◆ **任务列表**
- A) 根据讲Query树的正文回答下列问题：
(i) PrefixQuery 的 prefix 中，text 的值是什么？
(ii) TermQuery 的 term 中，text 的值是什么？
(iii) name 为 "SHOULD" 的那一项，其 ordinal 是多少？
- B) 在讲Query树的正文中，name 字段出现过哪些不同的取值？请全部列出。
- C) 从讲Query树的正文末尾接着往下写。

此处唯一要说明的是,根据查询语句生成的是一个Query树,这棵树很重要,并且会生成其他的树,一直贯穿整个索引过程。
query BooleanQuery (id=96)
| boost 1.0
| clauses ArrayList<E> (id=98)
| elementData Object[10] (id=100)
|------[0] BooleanClause (id=102)
| | occur BooleanClause$Occur$1 (id=106)
| | name "MUST" //AND
| | ordinal 0
| |---query BooleanQuery (id=108)
| | boost 1.0
| | clauses ArrayList<E> (id=112)
| | elementData Object[10] (id=113)
| |------[0] BooleanClause (id=114)
| | | occur BooleanClause$Occur$1 (id=106)
| | | name "MUST" //AND
| | | ordinal 0
| | |--query PrefixQuery (id=116)
| | boost 1.0
| | numberOfTerms 0
| | prefix Term (id=117)
| | field "contents"
| | text "apple"
| | rewriteMethod MultiTermQuery$1 (id=119)
| | docCountPercent 0.1
| | termCountCutoff 350
| |------[1] BooleanClause (id=115)
| | occur BooleanClause$Occur$3 (id=123)
| | name "MUST_NOT" //NOT
| | ordinal 2
| |--query TermQuery (id=125)
| boost 1.0
| term Term (id=127)
| field "contents"
| text "boy"
| size 2
| disableCoord false
| minNrShouldMatch 0
|------[1] BooleanClause (id=104)
| | occur BooleanClause$Occur$2 (id=129)
| | name "SHOULD" //OR
| | ordinal 1
| |---query BooleanQuery (id=131)
| | boost 1.0
| | clauses ArrayList<E> (id=133)
| | elementData Object[10] (id=134)
| |------[0] BooleanClause (id=135)

◆ **所示资料**
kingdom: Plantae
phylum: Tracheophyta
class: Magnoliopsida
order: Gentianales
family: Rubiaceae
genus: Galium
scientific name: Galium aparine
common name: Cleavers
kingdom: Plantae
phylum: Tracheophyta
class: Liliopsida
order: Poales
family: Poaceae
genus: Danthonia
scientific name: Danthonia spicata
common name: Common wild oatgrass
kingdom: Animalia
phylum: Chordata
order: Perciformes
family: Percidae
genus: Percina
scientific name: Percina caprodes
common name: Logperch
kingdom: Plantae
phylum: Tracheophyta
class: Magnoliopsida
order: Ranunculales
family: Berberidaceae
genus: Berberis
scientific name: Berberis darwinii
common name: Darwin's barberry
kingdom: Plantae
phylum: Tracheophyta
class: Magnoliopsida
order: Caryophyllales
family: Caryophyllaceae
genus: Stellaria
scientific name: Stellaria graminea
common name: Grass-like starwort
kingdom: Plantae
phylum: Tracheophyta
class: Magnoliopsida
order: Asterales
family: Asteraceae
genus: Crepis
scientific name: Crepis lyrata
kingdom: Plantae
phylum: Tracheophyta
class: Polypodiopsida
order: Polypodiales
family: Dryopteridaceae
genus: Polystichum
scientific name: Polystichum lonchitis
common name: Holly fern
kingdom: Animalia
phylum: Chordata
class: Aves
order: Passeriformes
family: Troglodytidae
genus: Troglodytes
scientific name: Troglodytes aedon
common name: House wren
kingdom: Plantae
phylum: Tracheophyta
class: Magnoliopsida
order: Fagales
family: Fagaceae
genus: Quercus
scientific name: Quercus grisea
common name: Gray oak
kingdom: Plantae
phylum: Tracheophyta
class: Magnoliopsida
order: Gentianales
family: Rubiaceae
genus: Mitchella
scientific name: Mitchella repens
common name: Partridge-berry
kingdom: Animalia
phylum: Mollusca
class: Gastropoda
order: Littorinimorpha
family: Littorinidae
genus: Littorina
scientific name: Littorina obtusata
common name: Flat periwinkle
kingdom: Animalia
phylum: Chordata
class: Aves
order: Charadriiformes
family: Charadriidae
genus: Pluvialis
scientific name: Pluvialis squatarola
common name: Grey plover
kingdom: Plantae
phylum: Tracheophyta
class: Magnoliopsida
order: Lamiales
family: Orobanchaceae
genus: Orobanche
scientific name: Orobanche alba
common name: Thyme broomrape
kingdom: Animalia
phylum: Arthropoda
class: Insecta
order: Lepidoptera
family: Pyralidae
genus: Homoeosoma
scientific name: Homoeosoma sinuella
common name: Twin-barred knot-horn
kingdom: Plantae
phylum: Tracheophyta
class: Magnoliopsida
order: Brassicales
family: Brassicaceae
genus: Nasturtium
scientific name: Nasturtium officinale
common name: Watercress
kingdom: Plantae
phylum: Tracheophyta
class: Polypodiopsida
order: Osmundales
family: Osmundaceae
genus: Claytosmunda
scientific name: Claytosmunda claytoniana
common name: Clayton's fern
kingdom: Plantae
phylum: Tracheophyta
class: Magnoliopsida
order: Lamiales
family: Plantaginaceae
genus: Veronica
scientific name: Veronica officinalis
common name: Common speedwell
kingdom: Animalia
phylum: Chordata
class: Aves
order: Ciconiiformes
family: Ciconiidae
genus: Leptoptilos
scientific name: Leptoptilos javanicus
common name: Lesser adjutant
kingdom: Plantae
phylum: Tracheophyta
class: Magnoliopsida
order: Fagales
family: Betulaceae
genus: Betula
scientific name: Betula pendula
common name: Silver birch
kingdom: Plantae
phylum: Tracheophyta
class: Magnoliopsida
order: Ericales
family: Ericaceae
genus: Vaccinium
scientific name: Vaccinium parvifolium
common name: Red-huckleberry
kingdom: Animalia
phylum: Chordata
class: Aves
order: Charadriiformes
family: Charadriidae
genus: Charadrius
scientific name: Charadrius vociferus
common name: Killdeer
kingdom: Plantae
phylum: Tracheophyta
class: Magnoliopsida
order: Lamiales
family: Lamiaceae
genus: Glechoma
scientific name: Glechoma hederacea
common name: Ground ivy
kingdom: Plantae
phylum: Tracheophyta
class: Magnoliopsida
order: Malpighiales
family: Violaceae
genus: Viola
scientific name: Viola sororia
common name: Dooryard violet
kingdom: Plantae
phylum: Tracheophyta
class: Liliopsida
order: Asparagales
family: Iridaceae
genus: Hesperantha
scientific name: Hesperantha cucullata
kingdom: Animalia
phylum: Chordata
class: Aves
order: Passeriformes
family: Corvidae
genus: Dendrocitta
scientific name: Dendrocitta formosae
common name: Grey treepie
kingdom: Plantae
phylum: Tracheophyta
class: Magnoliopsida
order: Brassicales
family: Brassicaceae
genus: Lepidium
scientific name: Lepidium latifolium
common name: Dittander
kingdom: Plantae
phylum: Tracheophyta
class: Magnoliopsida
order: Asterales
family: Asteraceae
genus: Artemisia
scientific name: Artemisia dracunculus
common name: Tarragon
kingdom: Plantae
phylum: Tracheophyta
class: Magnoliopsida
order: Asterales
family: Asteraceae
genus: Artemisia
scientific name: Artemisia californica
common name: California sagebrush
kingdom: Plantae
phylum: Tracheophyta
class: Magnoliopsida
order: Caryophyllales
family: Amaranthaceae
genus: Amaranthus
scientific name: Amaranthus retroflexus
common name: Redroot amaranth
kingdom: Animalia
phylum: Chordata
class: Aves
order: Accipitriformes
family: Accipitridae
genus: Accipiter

◆ **各题答案**
- A)
(i) "apple"
(ii) "boy"
(iii) 1

- B) "MUST"、"MUST_NOT"、"SHOULD"

- C)
| | | occur BooleanClause$Occur$2 (id=129)
| | | name "SHOULD" //OR
| | | ordinal 1
| | |--query PrefixQuery (id=137)
| | boost 1.0
| | numberOfTerms 0
| | prefix Term (id=138)
| | field "contents"
| | text "cat"
| | rewriteMethod MultiTermQuery$1 (id=119)
| | docCountPercent 0.1
| | termCountCutoff 350
| |------[1] BooleanClause (id=136)
| | occur BooleanClause$Occur$2 (id=129)
| | name "SHOULD" //OR
| | ordinal 1
| |--query TermQuery (id=140)
| boost 1.0
| term Term (id=141)
| field "contents"
| text "dog"
| size 2
| disableCoord false
| minNrShouldMatch 0
|------[2] BooleanClause (id=105)
| occur BooleanClause$Occur$3 (id=123)
| name "MUST_NOT" //NOT
| ordinal 2
|---query BooleanQuery (id=143)
| boost 1.0
| clauses ArrayList<E> (id=146)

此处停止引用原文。